Maryvonne Thamin, 83 ans, pourra-t-elle un jour réintégrer son logement dans le centre ville de Rennes ? La vielle dame, pourtant propriétaire des lieux, est à la rue. A la mort de son conjoint, cette dernière avait décidé de revenir vivre dans sa maison mais des squatteurs en avaient pris possession. C'était il y a 18 mois… depuis, rien n'a changé. Pire : les squatteurs, s'estimant dans leur droit, ont engagé une avocate pour se "défendre".
Des squatters bien renseignés. Combien sont-ils à présent à squatter la maison de Maryvonne à Rennes ? Peut-être deux ou trois. Dans le voisinage personne ne le sait exactement car la maison est totalement barricadée depuis 18 mois. Les squatteurs, en tout cas, se succèdent depuis cette date dans cette maison-salon de coiffure délabrée. Et ils sont extrêmement bien informés sur leurs droits comme a pu le constater le patron du bar en face de la maison. Pour attester qu'ils occupaient bien les lieux depuis plus de 48 heures, c'est lui, en effet, qu'ils sont allés voir pour lui demander de signer un document en ce sens. Mais le patron du bar a refusé net : "j'ai refusé de signer parce que je trouvais cela minable et lamentable. Je ne m'inscris pas dans cette bêtise là", a-t-il expliqué au micro d'Europe1.

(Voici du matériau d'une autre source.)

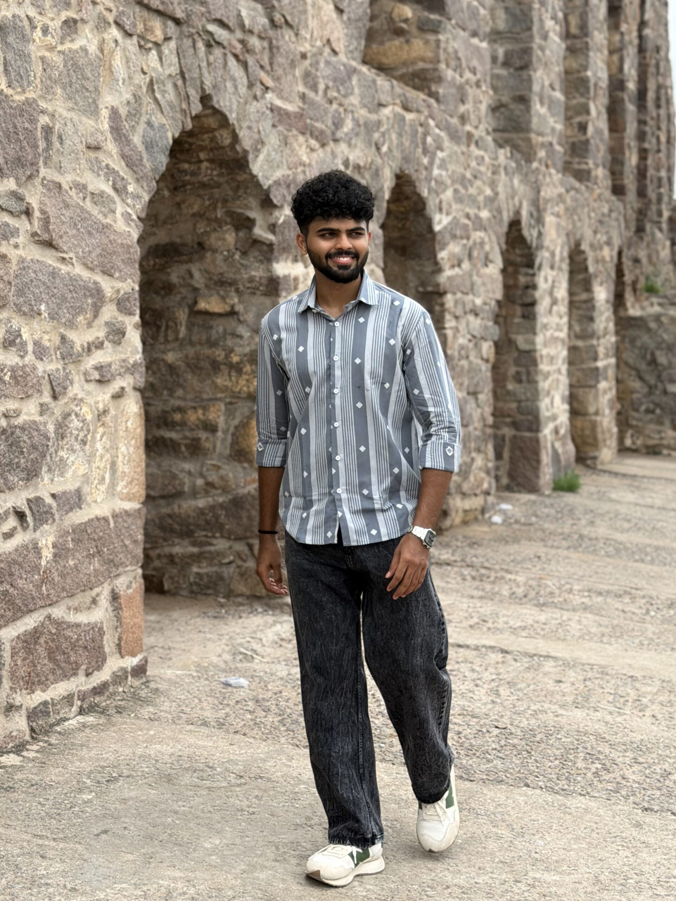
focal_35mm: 48
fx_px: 1250
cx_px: 338
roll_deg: +0.5
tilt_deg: +1.9
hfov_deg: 30.3
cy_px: 450
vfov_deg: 39.7
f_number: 1.78
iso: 80
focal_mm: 6.76
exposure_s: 1/2033
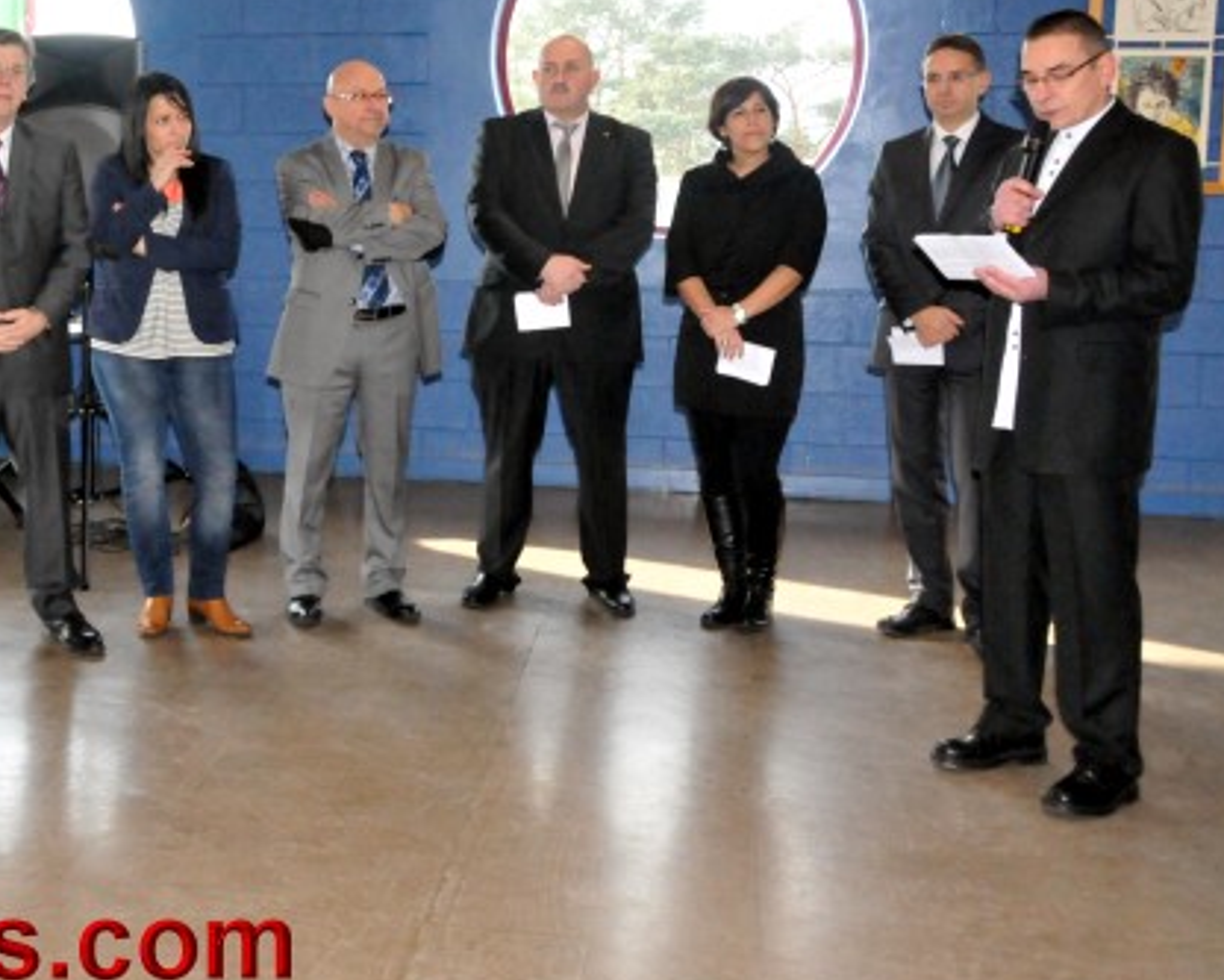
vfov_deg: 29.0
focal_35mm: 52
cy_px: 340
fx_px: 1884
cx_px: 244
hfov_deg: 34.9
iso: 3200
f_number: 10
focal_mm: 22
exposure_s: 1/250
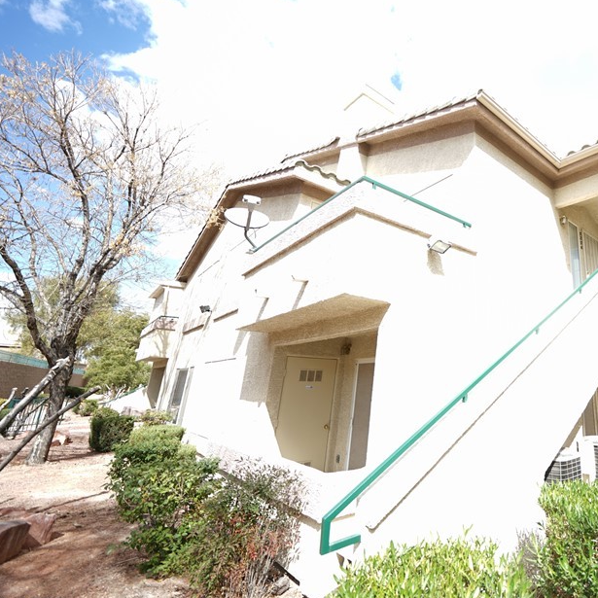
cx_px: 491
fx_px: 352
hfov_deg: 71.3
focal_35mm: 18
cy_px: 269
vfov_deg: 80.5
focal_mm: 12
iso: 64
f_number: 4
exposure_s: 1/200
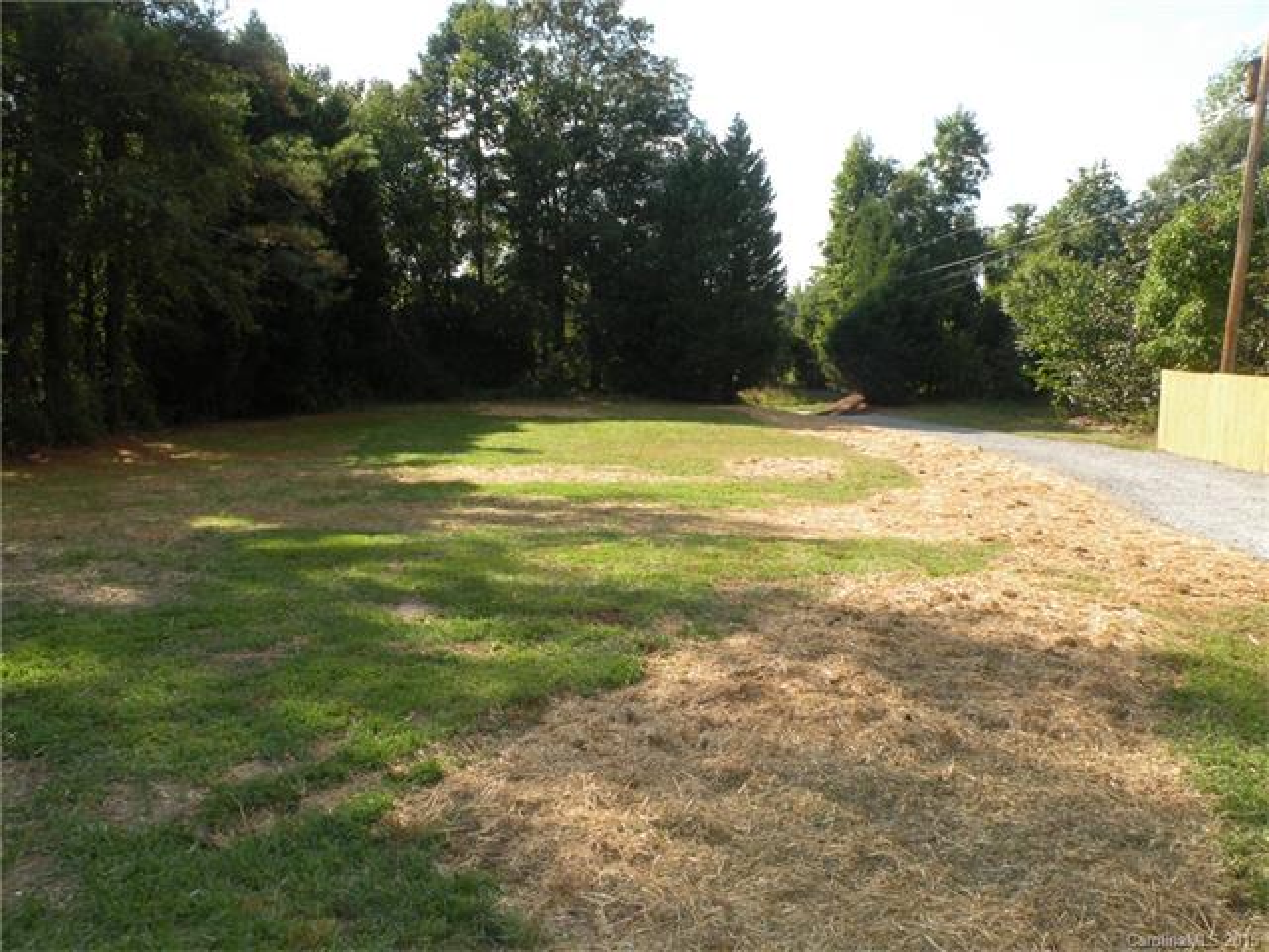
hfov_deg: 65.3
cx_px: 634
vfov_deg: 51.4
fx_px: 990
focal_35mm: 27
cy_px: 476
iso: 94
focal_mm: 4.7
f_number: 5
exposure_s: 1/231
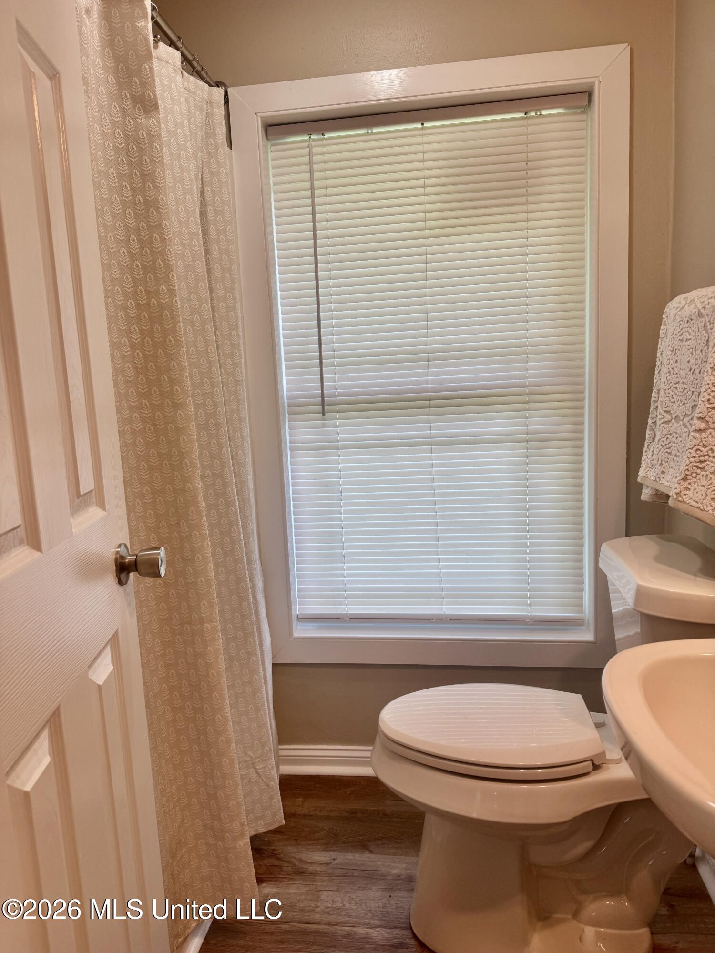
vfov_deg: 71.6
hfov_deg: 56.8
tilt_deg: -7.8
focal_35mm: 24
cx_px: 358
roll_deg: +3.3
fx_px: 661
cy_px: 476
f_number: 1.78
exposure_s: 1/120
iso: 125
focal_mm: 6.76
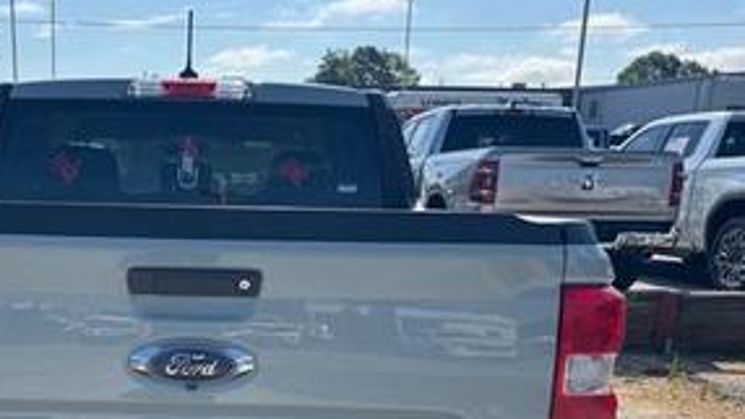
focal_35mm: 46
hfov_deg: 43.1
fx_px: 909
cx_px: 180
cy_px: 390
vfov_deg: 25.1
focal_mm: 6.76
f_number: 1.78
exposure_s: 1/3247
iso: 80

Il faut savoir qu'une disposition de la loi Dalo de 2007 prévoit qu'un propriétaire a un délai de 48 heures après une intrusion pour faire expulser des squatteurs par la police. Passé ce délai il n'a d'autre choix que de saisir la justice pour récupérer son bien.
Pas d'identité connue, pas de poursuite possible. Mais pour la vieille dame, la bataille juridique s'annonce compliquée : son avocat, Philippe Billaud, ne peut pas, en effet, assigner en référé les squatteurs puisqu'ils refusent de décliner leur identité. L'avocat attend donc que le tribunal fixe une date pour plaider l'expulsion des squatteurs. Il a aussi porté plainte pour violation de domicile et dégradations. D'après lui, sa cliente serait à bout et parlerait même de se suicider.
Des squatteurs dans la légalité. Les squatteurs actuels de la maison, des jeunes âgés d'une petite vingtaine d'années ne souhaitent pas s'exprimer directement. C'est donc leur avocate Stéphanie Peltier qui a parlé en leur nom au micro d'Europe1 : "moralement, cela les chagrine, ils se sentent un petit peu diabolisés alors que – même si cela peu paraitre paradoxal - ils ne font que respecter les dispositions légales", a-t-elle expliqué.
L'avocate de squatteurs a aussi fait valoir que la vieille dame avait été avisée dès 2013 de la présence d'intrus et n'avait à l'époque pas déclenché d'action judiciaire. Ces jeunes se disent sans aucune ressource et assurent aussi qu'ils s'en iront si la justice leur donne tort, mais pas avant.
Récupération par l'extrême-droite et l'extrême-gauche. Une quarantaine de manifestants d'extrême-droite ont manifesté dimanche devant la petite maison proche de la gare afin d'exiger le départ des squatteurs. La police a dû s'interposer lorsqu'une quinzaine de contre-manifestants d'extrême-gauche sont arrivés pour défendre les occupants. Les deux groupes se sont dispersés sans incident. Sur Facebook, un collectif "Soutien à Maryvonne" a appelé à une nouvelle manifestation, le 8 mai. Sur cette page, on peut lire des appels tels que "grenades lacrymogènes là-dedans pour faire dégager les rats".
Les politiques s'en mêlent. En réaction à la polémique, le député UMP Marc-Philippe Daubresse a annoncé le dépôt d'une proposition de loi pour modifier la loi Dalo, tandis que la section rennaise du Front national en a demandé l'abrogation. Dans un communiqué, le maire PS de Rennes, Nathalie Appéré, a rappelé avoir contacté Maryvonne Thamin à plusieurs reprises depuis l'automne 2013 pour l'avertir de la situation, lui proposer un accompagnement juridique et un relogement. "Ces propositions sont malheureusement demeurées sans suite", a assuré l'élue. "Madame Thamin est victime d'une situation intolérable, privée de sa maison par des squatteurs qui utilisent toutes les ressources du droit pour l'empêcher de regagner son logement", a reconnu Nathalie Appéré, tout en ajoutant que cette affaire "a également déchaîné un flot de propos mensongers et diffamatoires d'une rare violence et des manœuvres politiques écœurantes".